Взлет против ветра (Семенихин) - страница 24

Случилось это в какой-то из последних дней марта, когда агония фашистской Германии была уже всему миру очевидной. На главном участке фронта стали сравнительно редкими воздушные бои. Всю свою уцелевшую истребительную авиацию гитлеровцы использовали в качестве бомбардировщиков и штурмовиков. Бои чаще всего возникали в тех случаях, когда «Фокке-Вульфы-190», беспорядочно побросав бомбы, уходили на запад и подвергались атакам наших истребителей. Вот почему подполковнику Баталову показалась очень странной информация, поступившая с одного из аэродромов.
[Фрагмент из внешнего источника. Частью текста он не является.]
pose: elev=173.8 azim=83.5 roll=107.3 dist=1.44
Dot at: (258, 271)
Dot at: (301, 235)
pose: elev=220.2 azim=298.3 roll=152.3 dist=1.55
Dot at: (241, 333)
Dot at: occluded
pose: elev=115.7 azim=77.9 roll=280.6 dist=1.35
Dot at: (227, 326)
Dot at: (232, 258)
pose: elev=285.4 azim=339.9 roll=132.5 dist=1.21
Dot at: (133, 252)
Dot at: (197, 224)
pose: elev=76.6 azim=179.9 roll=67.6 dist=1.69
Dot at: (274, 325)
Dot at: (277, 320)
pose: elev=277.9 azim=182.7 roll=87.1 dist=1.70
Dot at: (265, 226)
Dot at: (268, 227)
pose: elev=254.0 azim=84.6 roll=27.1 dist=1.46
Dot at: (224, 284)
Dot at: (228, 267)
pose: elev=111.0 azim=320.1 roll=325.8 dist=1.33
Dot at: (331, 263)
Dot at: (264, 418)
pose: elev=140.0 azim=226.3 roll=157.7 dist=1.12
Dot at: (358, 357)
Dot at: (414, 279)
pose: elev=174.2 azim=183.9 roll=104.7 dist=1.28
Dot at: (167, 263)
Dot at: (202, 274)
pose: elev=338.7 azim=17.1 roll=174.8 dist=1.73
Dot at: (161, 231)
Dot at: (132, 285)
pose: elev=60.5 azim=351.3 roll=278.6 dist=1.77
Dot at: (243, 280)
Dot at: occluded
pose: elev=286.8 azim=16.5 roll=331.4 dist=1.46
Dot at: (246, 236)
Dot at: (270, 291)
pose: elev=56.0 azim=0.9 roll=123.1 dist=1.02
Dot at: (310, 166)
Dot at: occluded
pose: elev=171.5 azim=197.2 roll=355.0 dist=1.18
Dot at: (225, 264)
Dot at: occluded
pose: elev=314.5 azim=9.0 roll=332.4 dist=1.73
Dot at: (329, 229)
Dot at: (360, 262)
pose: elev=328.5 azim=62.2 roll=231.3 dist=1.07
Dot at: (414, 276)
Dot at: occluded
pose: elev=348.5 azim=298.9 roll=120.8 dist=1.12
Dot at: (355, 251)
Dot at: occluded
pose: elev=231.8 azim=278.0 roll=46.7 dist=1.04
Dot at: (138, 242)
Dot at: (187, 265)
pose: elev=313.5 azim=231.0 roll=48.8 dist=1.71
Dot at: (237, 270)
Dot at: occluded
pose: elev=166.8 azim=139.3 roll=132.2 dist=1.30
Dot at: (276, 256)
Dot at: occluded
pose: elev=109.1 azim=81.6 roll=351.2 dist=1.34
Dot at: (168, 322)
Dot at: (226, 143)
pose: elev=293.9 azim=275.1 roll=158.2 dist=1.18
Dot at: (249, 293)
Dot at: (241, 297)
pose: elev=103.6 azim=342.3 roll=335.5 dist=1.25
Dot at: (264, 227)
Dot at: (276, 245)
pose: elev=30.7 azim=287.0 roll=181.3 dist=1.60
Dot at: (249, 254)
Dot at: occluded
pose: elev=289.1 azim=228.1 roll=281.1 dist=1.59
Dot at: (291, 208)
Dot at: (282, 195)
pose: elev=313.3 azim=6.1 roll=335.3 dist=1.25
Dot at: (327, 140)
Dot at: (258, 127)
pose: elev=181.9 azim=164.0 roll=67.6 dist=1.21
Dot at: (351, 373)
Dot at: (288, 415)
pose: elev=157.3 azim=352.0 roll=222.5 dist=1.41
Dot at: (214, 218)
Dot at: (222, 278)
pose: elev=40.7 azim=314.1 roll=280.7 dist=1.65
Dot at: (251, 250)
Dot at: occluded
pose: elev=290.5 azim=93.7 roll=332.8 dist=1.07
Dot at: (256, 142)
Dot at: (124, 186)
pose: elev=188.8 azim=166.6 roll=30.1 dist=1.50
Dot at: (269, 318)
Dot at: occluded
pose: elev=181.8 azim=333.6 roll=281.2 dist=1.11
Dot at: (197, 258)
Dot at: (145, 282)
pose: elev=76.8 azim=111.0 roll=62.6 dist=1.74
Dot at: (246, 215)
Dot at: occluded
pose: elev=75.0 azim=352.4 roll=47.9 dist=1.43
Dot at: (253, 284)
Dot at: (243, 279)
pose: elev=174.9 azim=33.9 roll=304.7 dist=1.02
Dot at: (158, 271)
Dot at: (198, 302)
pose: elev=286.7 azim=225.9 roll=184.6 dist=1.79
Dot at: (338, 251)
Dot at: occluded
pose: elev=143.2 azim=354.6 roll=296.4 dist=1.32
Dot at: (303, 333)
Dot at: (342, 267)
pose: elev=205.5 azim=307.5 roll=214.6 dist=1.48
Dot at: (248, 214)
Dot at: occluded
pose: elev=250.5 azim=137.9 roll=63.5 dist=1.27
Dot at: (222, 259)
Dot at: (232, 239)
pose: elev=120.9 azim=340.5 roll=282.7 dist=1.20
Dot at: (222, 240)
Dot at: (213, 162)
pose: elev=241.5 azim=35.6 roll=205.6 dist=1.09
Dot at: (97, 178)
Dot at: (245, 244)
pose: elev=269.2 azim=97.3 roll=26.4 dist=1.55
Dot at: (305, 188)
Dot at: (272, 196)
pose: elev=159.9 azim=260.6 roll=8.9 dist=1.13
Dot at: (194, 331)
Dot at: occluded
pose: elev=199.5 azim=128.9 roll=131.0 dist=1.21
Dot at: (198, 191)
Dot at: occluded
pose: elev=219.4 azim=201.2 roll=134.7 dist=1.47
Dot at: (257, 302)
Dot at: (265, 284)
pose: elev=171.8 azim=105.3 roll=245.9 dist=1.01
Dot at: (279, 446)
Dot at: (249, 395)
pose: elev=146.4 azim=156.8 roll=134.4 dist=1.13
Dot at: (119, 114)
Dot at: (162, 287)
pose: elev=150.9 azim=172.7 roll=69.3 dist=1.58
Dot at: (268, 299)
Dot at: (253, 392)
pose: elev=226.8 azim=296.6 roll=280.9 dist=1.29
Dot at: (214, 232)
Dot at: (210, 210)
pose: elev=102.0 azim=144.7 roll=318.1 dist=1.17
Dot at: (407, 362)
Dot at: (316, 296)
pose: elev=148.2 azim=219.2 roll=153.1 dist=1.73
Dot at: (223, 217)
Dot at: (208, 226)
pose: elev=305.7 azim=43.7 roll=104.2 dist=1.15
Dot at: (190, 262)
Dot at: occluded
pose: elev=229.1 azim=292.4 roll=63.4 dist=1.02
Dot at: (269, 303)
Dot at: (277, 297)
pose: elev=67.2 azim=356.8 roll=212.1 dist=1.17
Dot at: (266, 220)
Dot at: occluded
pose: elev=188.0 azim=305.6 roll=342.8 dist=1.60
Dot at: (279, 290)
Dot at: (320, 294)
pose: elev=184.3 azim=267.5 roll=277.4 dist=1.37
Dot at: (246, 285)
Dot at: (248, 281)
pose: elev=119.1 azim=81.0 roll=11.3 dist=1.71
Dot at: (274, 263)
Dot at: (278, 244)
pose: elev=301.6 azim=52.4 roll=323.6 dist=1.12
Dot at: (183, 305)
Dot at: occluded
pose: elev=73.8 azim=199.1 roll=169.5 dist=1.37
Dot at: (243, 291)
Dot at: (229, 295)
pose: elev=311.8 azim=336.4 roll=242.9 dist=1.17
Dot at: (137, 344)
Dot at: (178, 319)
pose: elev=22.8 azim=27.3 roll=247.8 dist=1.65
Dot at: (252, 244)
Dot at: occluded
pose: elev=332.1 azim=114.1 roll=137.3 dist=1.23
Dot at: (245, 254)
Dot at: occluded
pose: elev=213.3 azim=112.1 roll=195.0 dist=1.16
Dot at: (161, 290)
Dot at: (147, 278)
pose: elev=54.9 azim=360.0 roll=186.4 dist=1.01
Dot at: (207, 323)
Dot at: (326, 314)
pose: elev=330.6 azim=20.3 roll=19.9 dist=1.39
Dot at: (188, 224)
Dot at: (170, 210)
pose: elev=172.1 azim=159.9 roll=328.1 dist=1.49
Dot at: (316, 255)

В ней сообщалось, что не далее как сутки назад к группе штурмовиков, бомбивших порт Штеттин, при заходе на посадку с выпущенными шасси, пристроился «Мессершмитт-109» и зажег замыкающий самолет. Через день такая же точно история повторилась на аэродроме Репин, потом в Шпротау. Шифровка из штаба воздушной армии предписывала усилить осмотрительность в воздухе, быть бдительнее и на земле. Но злополучный «мессершмитт» и не думал униматься. На другой день, когда шестерка «илов», замкнув круг, штурмовала окопы, он внезапно появился в самом центре круга и озадачил летчиков тем, что тоже стал пикировать на артиллерийские батареи, а потом одной неотразимой атакой сбил два самолета и безнаказанно ушел. Летчики и воздушные стрелки еле-еле успели спастись на парашютах. Пулеметным огнем немец их расстреливать не стал. Вернувшийся из боя командир группы штурмовиков майор Селютин на вопрос, какие особые приметы имеет фашистский стервятник, мрачно сообщил:

— Что-то красное на фюзеляже у него намалевано. А что — разобрать не успел. Он на дьявольской скорости от нас ушел.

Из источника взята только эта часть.